[To-do item] When you reach the line containing "hfov_deg: 5.4" in the data below, begin returning lines exactly as written, and stop once the line containing "exposure_s: 1/500" has been returned.

[Records shown]
※ ※ ※
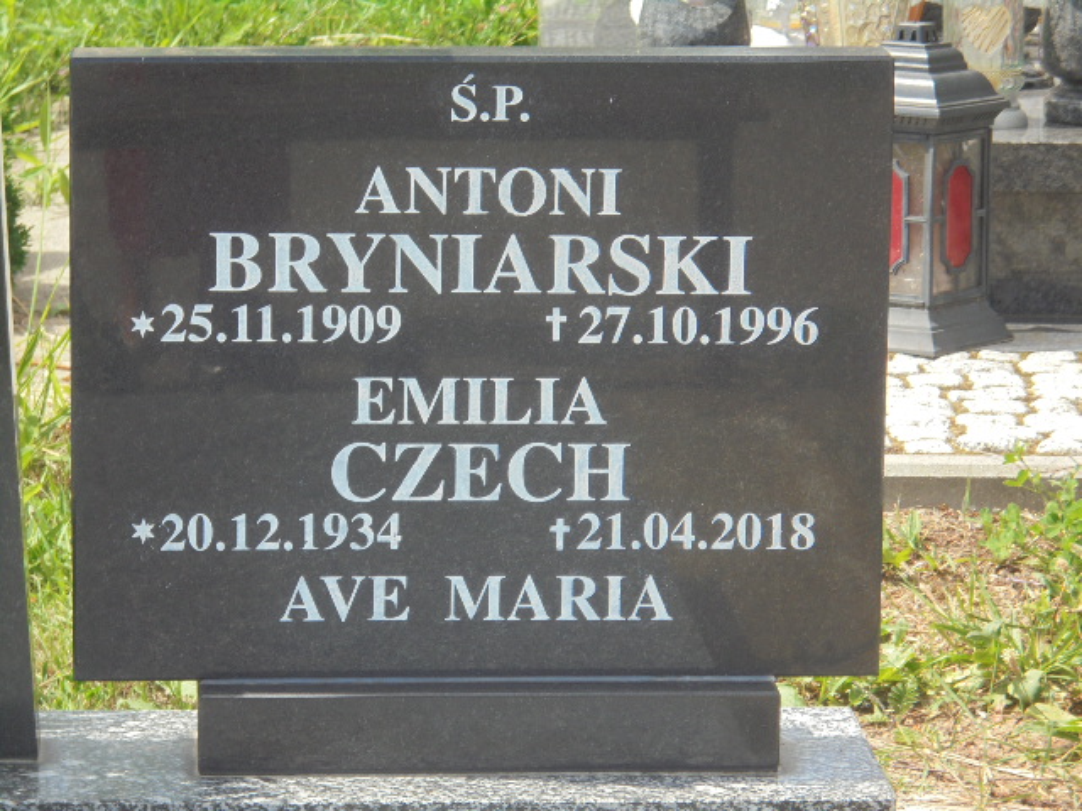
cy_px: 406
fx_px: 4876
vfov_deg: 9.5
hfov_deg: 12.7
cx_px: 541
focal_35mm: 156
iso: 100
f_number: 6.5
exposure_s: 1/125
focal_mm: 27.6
※ ※ ※
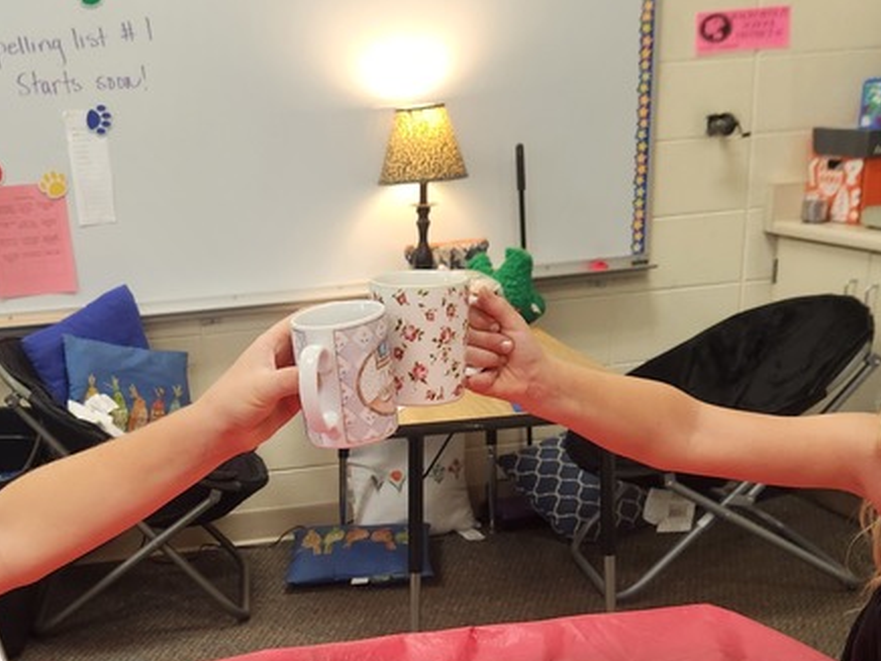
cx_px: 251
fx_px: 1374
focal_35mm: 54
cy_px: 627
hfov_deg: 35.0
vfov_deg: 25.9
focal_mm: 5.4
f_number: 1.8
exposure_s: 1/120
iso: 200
※ ※ ※
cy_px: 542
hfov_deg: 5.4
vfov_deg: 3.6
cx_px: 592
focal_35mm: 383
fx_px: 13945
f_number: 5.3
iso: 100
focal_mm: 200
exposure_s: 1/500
※ ※ ※
[Exercise output]
hfov_deg: 5.4
vfov_deg: 3.6
cx_px: 592
focal_35mm: 383
fx_px: 13945
f_number: 5.3
iso: 100
focal_mm: 200
exposure_s: 1/500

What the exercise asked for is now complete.